Write out each line of the material exactly as given, and drop the images.
== Segment start ==
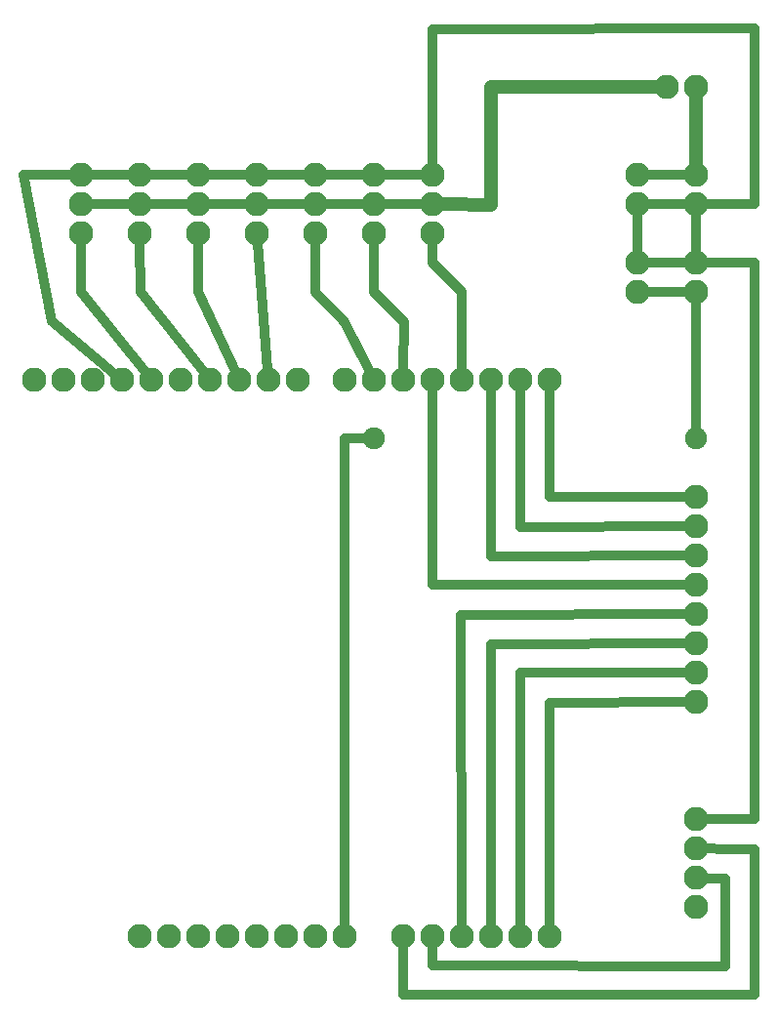
<source format=gbl>
G04 MADE WITH FRITZING*
G04 WWW.FRITZING.ORG*
G04 DOUBLE SIDED*
G04 HOLES PLATED*
G04 CONTOUR ON CENTER OF CONTOUR VECTOR*
%ASAXBY*%
%FSLAX23Y23*%
%MOIN*%
%OFA0B0*%
%SFA1.0B1.0*%
%ADD10C,0.083307*%
%ADD11C,0.075000*%
%ADD12C,0.048000*%
%ADD13C,0.032000*%
%LNCOPPER0*%
G90*
G70*
G54D10*
X2422Y767D03*
X2422Y667D03*
X2422Y567D03*
X2422Y467D03*
X2422Y2867D03*
X2422Y2967D03*
X2222Y2867D03*
X2222Y2967D03*
X2422Y2667D03*
X2422Y2567D03*
X2222Y2667D03*
X2222Y2567D03*
X2322Y3267D03*
X2422Y3267D03*
X2422Y1867D03*
X2422Y1767D03*
X2422Y1667D03*
X2422Y1567D03*
X2422Y1467D03*
X2422Y1367D03*
X2422Y1267D03*
X2422Y1167D03*
G54D11*
X1322Y2067D03*
X2422Y2067D03*
G54D10*
X161Y2267D03*
X261Y2267D03*
X361Y2267D03*
X461Y2267D03*
X561Y2267D03*
X661Y2267D03*
X761Y2267D03*
X861Y2267D03*
X961Y2267D03*
X1061Y2267D03*
X1222Y2267D03*
X1322Y2267D03*
X1422Y2267D03*
X1522Y2267D03*
X1622Y2267D03*
X1722Y2267D03*
X1822Y2267D03*
X1922Y2267D03*
X522Y367D03*
X622Y367D03*
X722Y367D03*
X822Y367D03*
X922Y367D03*
X1022Y367D03*
X1122Y367D03*
X1222Y367D03*
X1422Y367D03*
X1522Y367D03*
X1622Y367D03*
X1722Y367D03*
X1822Y367D03*
X1922Y367D03*
X1522Y2967D03*
X1522Y2867D03*
X1522Y2767D03*
X722Y2967D03*
X722Y2867D03*
X722Y2767D03*
X522Y2967D03*
X522Y2867D03*
X522Y2767D03*
X322Y2967D03*
X322Y2867D03*
X322Y2767D03*
X1122Y2967D03*
X1122Y2867D03*
X1122Y2767D03*
X922Y2967D03*
X922Y2867D03*
X922Y2767D03*
X1322Y2967D03*
X1322Y2867D03*
X1322Y2767D03*
G54D12*
X2422Y3234D02*
X2422Y3000D01*
G54D13*
D02*
X1323Y2567D02*
X1322Y2734D01*
D02*
X1424Y2466D02*
X1323Y2567D01*
D02*
X1422Y2300D02*
X1424Y2466D01*
D02*
X689Y2867D02*
X555Y2867D01*
D02*
X1721Y1364D02*
X1722Y400D01*
D02*
X2389Y1367D02*
X1721Y1364D01*
D02*
X1920Y1166D02*
X1922Y400D01*
D02*
X2389Y1167D02*
X1920Y1166D01*
D02*
X1121Y2567D02*
X1122Y2734D01*
D02*
X1222Y2466D02*
X1121Y2567D01*
D02*
X1307Y2296D02*
X1222Y2466D01*
D02*
X355Y2967D02*
X489Y2967D01*
D02*
X958Y2300D02*
X924Y2734D01*
D02*
X689Y2967D02*
X555Y2967D01*
D02*
X489Y2867D02*
X355Y2867D01*
D02*
X1483Y2867D02*
X1360Y2867D01*
D02*
X889Y2867D02*
X755Y2867D01*
D02*
X1483Y2967D02*
X1360Y2967D01*
D02*
X955Y2867D02*
X1089Y2867D01*
D02*
X1920Y1868D02*
X1922Y2234D01*
D02*
X2389Y1867D02*
X1920Y1868D01*
D02*
X2389Y2967D02*
X2255Y2967D01*
D02*
X1823Y1766D02*
X1822Y2234D01*
D02*
X2389Y1767D02*
X1823Y1766D01*
D02*
X524Y2567D02*
X740Y2293D01*
D02*
X522Y2734D02*
X524Y2567D01*
D02*
X2255Y2567D02*
X2389Y2567D01*
D02*
X1289Y2867D02*
X1155Y2867D01*
D02*
X1619Y1466D02*
X1622Y400D01*
D02*
X2389Y1467D02*
X1619Y1466D01*
D02*
X1089Y2967D02*
X955Y2967D01*
D02*
X2383Y2867D02*
X2260Y2867D01*
D02*
X2422Y2700D02*
X2422Y2834D01*
D02*
X1520Y2668D02*
X1521Y2734D01*
D02*
X1621Y2567D02*
X1520Y2668D01*
D02*
X1622Y2300D02*
X1621Y2567D01*
D02*
X1522Y268D02*
X1522Y334D01*
D02*
X2520Y265D02*
X1522Y268D01*
D02*
X2520Y565D02*
X2520Y265D01*
D02*
X2455Y566D02*
X2520Y565D01*
D02*
X322Y2567D02*
X540Y2293D01*
D02*
X322Y2734D02*
X322Y2567D01*
D02*
X2389Y2667D02*
X2255Y2667D01*
D02*
X889Y2967D02*
X755Y2967D01*
D02*
X1823Y1268D02*
X1822Y400D01*
D02*
X2389Y1267D02*
X1823Y1268D01*
D02*
X1523Y1568D02*
X1522Y2234D01*
D02*
X2389Y1567D02*
X1523Y1568D01*
D02*
X1289Y2967D02*
X1155Y2967D01*
D02*
X1721Y1664D02*
X1722Y2234D01*
D02*
X2389Y1667D02*
X1721Y1664D01*
G54D12*
D02*
X1721Y3268D02*
X1721Y2866D01*
D02*
X1721Y2866D02*
X1560Y2867D01*
D02*
X2283Y3267D02*
X1721Y3268D01*
G54D13*
D02*
X721Y2567D02*
X722Y2734D01*
D02*
X847Y2297D02*
X721Y2567D01*
D02*
X2222Y2700D02*
X2222Y2834D01*
D02*
X2521Y666D02*
X2455Y667D01*
D02*
X2623Y666D02*
X2521Y666D01*
D02*
X1421Y167D02*
X2623Y167D01*
D02*
X2623Y167D02*
X2623Y666D01*
D02*
X1422Y334D02*
X1421Y167D01*
D02*
X1222Y2067D02*
X1293Y2067D01*
D02*
X1222Y400D02*
X1222Y2067D01*
D02*
X2422Y2534D02*
X2422Y2096D01*
D02*
X2623Y767D02*
X2455Y767D01*
D02*
X2623Y2667D02*
X2623Y767D01*
D02*
X2455Y2667D02*
X2623Y2667D01*
D02*
X2623Y3467D02*
X2623Y2868D01*
D02*
X2623Y2868D02*
X2466Y2867D01*
D02*
X1523Y3466D02*
X2623Y3467D01*
D02*
X1522Y3005D02*
X1523Y3466D01*
D02*
X220Y2469D02*
X124Y2967D01*
D02*
X124Y2967D02*
X283Y2967D01*
D02*
X431Y2292D02*
X220Y2469D01*
G04 End of Copper0*
M02*
</source>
== Segment end ==
*Answer to this task:*
<source format=gbl>
G04 MADE WITH FRITZING*
G04 WWW.FRITZING.ORG*
G04 DOUBLE SIDED*
G04 HOLES PLATED*
G04 CONTOUR ON CENTER OF CONTOUR VECTOR*
%ASAXBY*%
%FSLAX23Y23*%
%MOIN*%
%OFA0B0*%
%SFA1.0B1.0*%
%ADD10C,0.083307*%
%ADD11C,0.075000*%
%ADD12C,0.048000*%
%ADD13C,0.032000*%
%LNCOPPER0*%
G90*
G70*
G54D10*
X2422Y767D03*
X2422Y667D03*
X2422Y567D03*
X2422Y467D03*
X2422Y2867D03*
X2422Y2967D03*
X2222Y2867D03*
X2222Y2967D03*
X2422Y2667D03*
X2422Y2567D03*
X2222Y2667D03*
X2222Y2567D03*
X2322Y3267D03*
X2422Y3267D03*
X2422Y1867D03*
X2422Y1767D03*
X2422Y1667D03*
X2422Y1567D03*
X2422Y1467D03*
X2422Y1367D03*
X2422Y1267D03*
X2422Y1167D03*
G54D11*
X1322Y2067D03*
X2422Y2067D03*
G54D10*
X161Y2267D03*
X261Y2267D03*
X361Y2267D03*
X461Y2267D03*
X561Y2267D03*
X661Y2267D03*
X761Y2267D03*
X861Y2267D03*
X961Y2267D03*
X1061Y2267D03*
X1222Y2267D03*
X1322Y2267D03*
X1422Y2267D03*
X1522Y2267D03*
X1622Y2267D03*
X1722Y2267D03*
X1822Y2267D03*
X1922Y2267D03*
X522Y367D03*
X622Y367D03*
X722Y367D03*
X822Y367D03*
X922Y367D03*
X1022Y367D03*
X1122Y367D03*
X1222Y367D03*
X1422Y367D03*
X1522Y367D03*
X1622Y367D03*
X1722Y367D03*
X1822Y367D03*
X1922Y367D03*
X1522Y2967D03*
X1522Y2867D03*
X1522Y2767D03*
X722Y2967D03*
X722Y2867D03*
X722Y2767D03*
X522Y2967D03*
X522Y2867D03*
X522Y2767D03*
X322Y2967D03*
X322Y2867D03*
X322Y2767D03*
X1122Y2967D03*
X1122Y2867D03*
X1122Y2767D03*
X922Y2967D03*
X922Y2867D03*
X922Y2767D03*
X1322Y2967D03*
X1322Y2867D03*
X1322Y2767D03*
G54D12*
X2422Y3234D02*
X2422Y3000D01*
G54D13*
D02*
X1323Y2567D02*
X1322Y2734D01*
D02*
X1424Y2466D02*
X1323Y2567D01*
D02*
X1422Y2300D02*
X1424Y2466D01*
D02*
X689Y2867D02*
X555Y2867D01*
D02*
X1721Y1364D02*
X1722Y400D01*
D02*
X2389Y1367D02*
X1721Y1364D01*
D02*
X1920Y1166D02*
X1922Y400D01*
D02*
X2389Y1167D02*
X1920Y1166D01*
D02*
X1121Y2567D02*
X1122Y2734D01*
D02*
X1222Y2466D02*
X1121Y2567D01*
D02*
X1307Y2296D02*
X1222Y2466D01*
D02*
X355Y2967D02*
X489Y2967D01*
D02*
X958Y2300D02*
X924Y2734D01*
D02*
X689Y2967D02*
X555Y2967D01*
D02*
X489Y2867D02*
X355Y2867D01*
D02*
X1483Y2867D02*
X1360Y2867D01*
D02*
X889Y2867D02*
X755Y2867D01*
D02*
X1483Y2967D02*
X1360Y2967D01*
D02*
X955Y2867D02*
X1089Y2867D01*
D02*
X1920Y1868D02*
X1922Y2234D01*
D02*
X2389Y1867D02*
X1920Y1868D01*
D02*
X2389Y2967D02*
X2255Y2967D01*
D02*
X1823Y1766D02*
X1822Y2234D01*
D02*
X2389Y1767D02*
X1823Y1766D01*
D02*
X524Y2567D02*
X740Y2293D01*
D02*
X522Y2734D02*
X524Y2567D01*
D02*
X2255Y2567D02*
X2389Y2567D01*
D02*
X1289Y2867D02*
X1155Y2867D01*
D02*
X1619Y1466D02*
X1622Y400D01*
D02*
X2389Y1467D02*
X1619Y1466D01*
D02*
X1089Y2967D02*
X955Y2967D01*
D02*
X2383Y2867D02*
X2260Y2867D01*
D02*
X2422Y2700D02*
X2422Y2834D01*
D02*
X1520Y2668D02*
X1521Y2734D01*
D02*
X1621Y2567D02*
X1520Y2668D01*
D02*
X1622Y2300D02*
X1621Y2567D01*
D02*
X1522Y268D02*
X1522Y334D01*
D02*
X2520Y265D02*
X1522Y268D01*
D02*
X2520Y565D02*
X2520Y265D01*
D02*
X2455Y566D02*
X2520Y565D01*
D02*
X322Y2567D02*
X540Y2293D01*
D02*
X322Y2734D02*
X322Y2567D01*
D02*
X2389Y2667D02*
X2255Y2667D01*
D02*
X889Y2967D02*
X755Y2967D01*
D02*
X1823Y1268D02*
X1822Y400D01*
D02*
X2389Y1267D02*
X1823Y1268D01*
D02*
X1523Y1568D02*
X1522Y2234D01*
D02*
X2389Y1567D02*
X1523Y1568D01*
D02*
X1289Y2967D02*
X1155Y2967D01*
D02*
X1721Y1664D02*
X1722Y2234D01*
D02*
X2389Y1667D02*
X1721Y1664D01*
G54D12*
D02*
X1721Y3268D02*
X1721Y2866D01*
D02*
X1721Y2866D02*
X1560Y2867D01*
D02*
X2283Y3267D02*
X1721Y3268D01*
G54D13*
D02*
X721Y2567D02*
X722Y2734D01*
D02*
X847Y2297D02*
X721Y2567D01*
D02*
X2222Y2700D02*
X2222Y2834D01*
D02*
X2521Y666D02*
X2455Y667D01*
D02*
X2623Y666D02*
X2521Y666D01*
D02*
X1421Y167D02*
X2623Y167D01*
D02*
X2623Y167D02*
X2623Y666D01*
D02*
X1422Y334D02*
X1421Y167D01*
D02*
X1222Y2067D02*
X1293Y2067D01*
D02*
X1222Y400D02*
X1222Y2067D01*
D02*
X2422Y2534D02*
X2422Y2096D01*
D02*
X2623Y767D02*
X2455Y767D01*
D02*
X2623Y2667D02*
X2623Y767D01*
D02*
X2455Y2667D02*
X2623Y2667D01*
D02*
X2623Y3467D02*
X2623Y2868D01*
D02*
X2623Y2868D02*
X2466Y2867D01*
D02*
X1523Y3466D02*
X2623Y3467D01*
D02*
X1522Y3005D02*
X1523Y3466D01*
D02*
X220Y2469D02*
X124Y2967D01*
D02*
X124Y2967D02*
X283Y2967D01*
D02*
X431Y2292D02*
X220Y2469D01*
G04 End of Copper0*
M02*
</source>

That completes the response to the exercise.